Sometimes a person may not be ready to express to you that they are not feeling OK, and that in itself is OK!
It is important not to criticise or confront them if they are not wanting to open up. Just by starting the conversation and showing them that you care, is a huge step. A person must feel
ready to open up and seek support. Accept and acknowledge their response, but ask them if it is OK for you to check back in after a couple of weeks as you are still concerned and want them to know that you are there as a support person.
Can mental health issues be genetic?
Mental health concerns can be both a result of genetic factors, environmental factors and the
interaction between the two. If you have a blood relative who lives with a mental illness, such as a parent or sibling, you are more likely to develop a mental illness yourself if you have the same, specific genes.
Other important factors to consider when looking at the causes of mental illness include exposure to environmental factors before birth such as alcohol, environmental stressers,
drugs or toxins while in the room, and also your brain chemistry.
The neural networks in our brains carry signals through chemical neurotransmitters. When these neural networks are impaired, the function of the nerves can change, resulting in mental illness such as depression.

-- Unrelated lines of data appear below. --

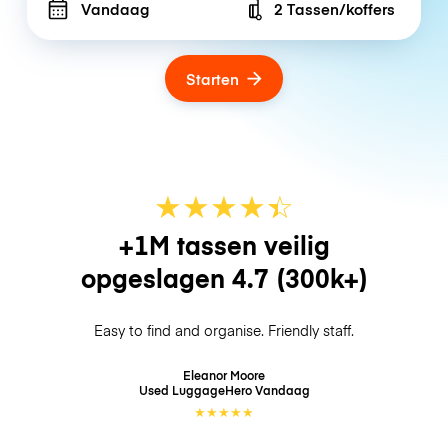
Vandaag
2 Tassen/koffers
Number of bags
Starten
★
★
★
★
☆
★
+1M tassen veilig
opgeslagen
4.7
(300k+)
Easy to find and organise. Friendly staff.
Eleanor Moore
Used LuggageHero
Vandaag
★
★
★
★
★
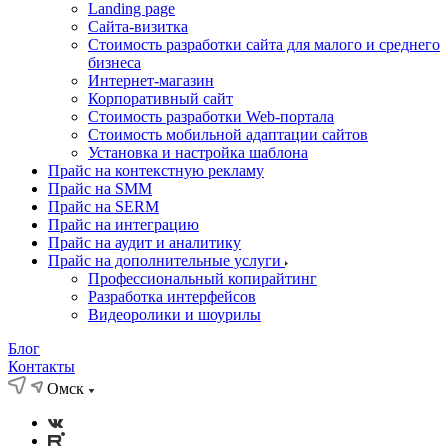
Landing page
Cайта-визитка
Стоимость разработки сайта для малого и среднего
бизнеса
Интернет-магазин
Корпоративный сайт
Стоимость разработки Web-портала
Стоимость мобильной адаптации сайтов
Установка и настройка шаблона
Прайс на контекстную рекламу
Прайс на SMM
Прайс на SERM
Прайс на интеграцию
Прайс на аудит и аналитику
Прайс на дополнительные услуги
Профессиональный копирайтинг
Разработка интерфейсов
Видеоролики и шоурилы
Блог
Контакты
Омск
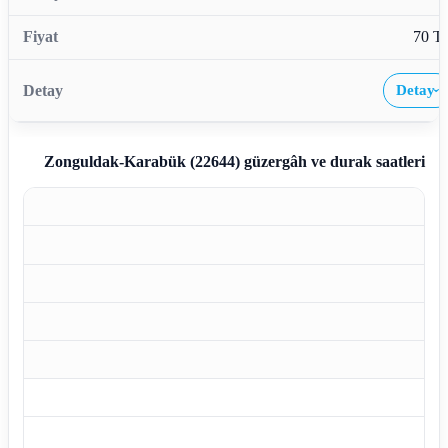
70 T
Detay
›
Zonguldak-Karabük (22644)
güzergâh ve durak saatleri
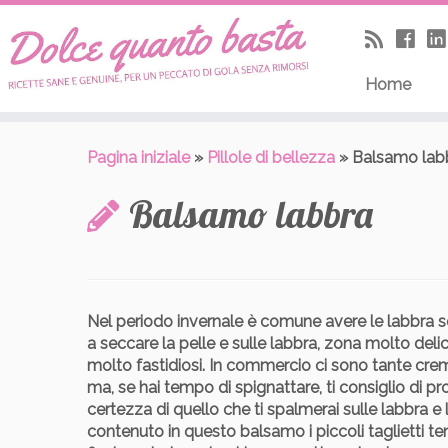
Skip
to
content
Home
Pagina iniziale
»
Pillole di bellezza
»
Balsamo lab
Balsamo labbra
Nel periodo invernale è comune avere le labbra sc
a seccare la pelle e sulle labbra, zona molto deli
molto fastidiosi. In commercio ci sono tante cre
ma, se hai tempo di spignattare, ti consiglio di pr
certezza di quello che ti spalmerai sulle labbra e
contenuto in questo balsamo i piccoli taglietti 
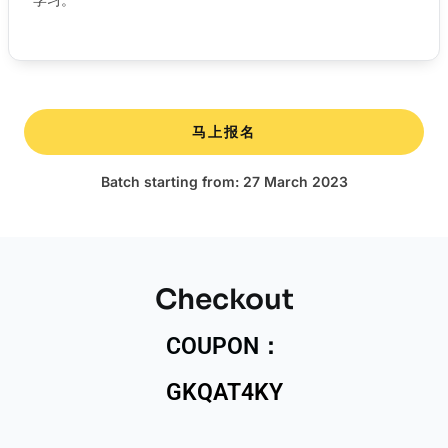
马上报名
Batch starting from: 27 March 2023
Checkout
COUPON：
GKQAT4KY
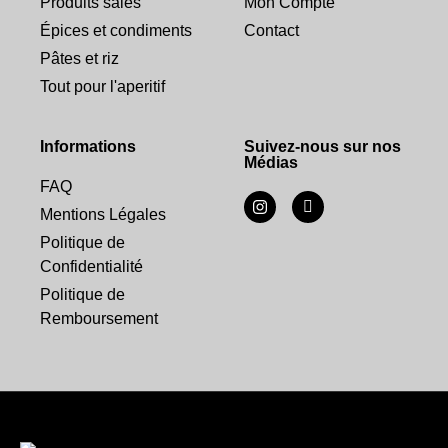
Produits salés
Mon Compte
Épices et condiments
Contact
Pâtes et riz
Tout pour l'aperitif
Informations
Suivez-nous sur nos
Médias
FAQ
Mentions Légales
Politique de
Confidentialité
Politique de
Remboursement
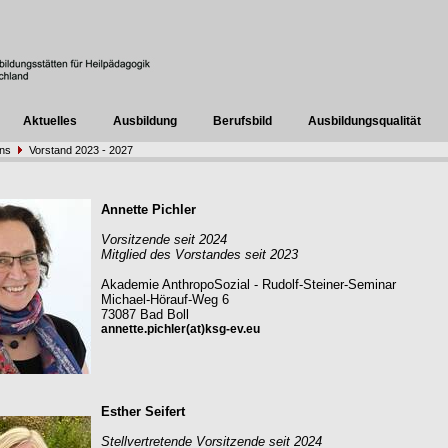
Aktuelles
Ausbildung
Berufsbild
Ausbildungsqualität
uns
Vorstand 2023 - 2027
Annette Pichler
Vorsitzende seit 2024
Mitglied des Vorstandes seit 2023
Akademie AnthropoSozial - Rudolf-Steiner-Seminar
Michael-Hörauf-Weg 6
73087 Bad Boll
annette.pichler(at)ksg-ev.eu
Esther Seifert
Stellvertretende Vorsitzende seit 2024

Why is mental health so important in the workplace?
Mental health conditions present significant costs to organisations, with poor mental health having significant impacts on the workplace, including reduced productivity, increased absenteeism and presenteeism and lower employee satisfaction.
The relationship between mental health and the workplace is complex.
Many employers assume that an employee's mental health condition develops outside of the workplace, despite employees spending a significant proportion of their time at work.
There are some workplace factors which can contribute to the developing or worsening of a mental health condition, such as depression or anxiety.
These being: organisational change, job strain, job dissatisfaction, leadership style and traumatic events.
It should also be noted that for many employees, work may be a protective factor against developing a mental health condition such as anxiety or depression.
A huge factor to creating mentally healthy workplaces falls across leadership.
Employees need to feel both physically and psychologically safe at work, and know that there is someone in their corner that they can trust and can also act.
It is so important for leaders, colleagues and HR to check in with their team and have conversations to see how they are going.
This might be having a virtual chat over a coffee, checking-in on how their weekend was or following up on how their birthday dinner went.
These small and mistakenly insignificant conversations make a big difference in fostering a culture of psychological safety and trust.
They also make you aware of when an individual's behaviour may shift during times of stress as the more you get to know the actual person, the more you notice these subtle changes.
Creating a culture with psychological safety fosters a workplace which values open communication and transparency, and can help with preventing little problems from becoming bigger.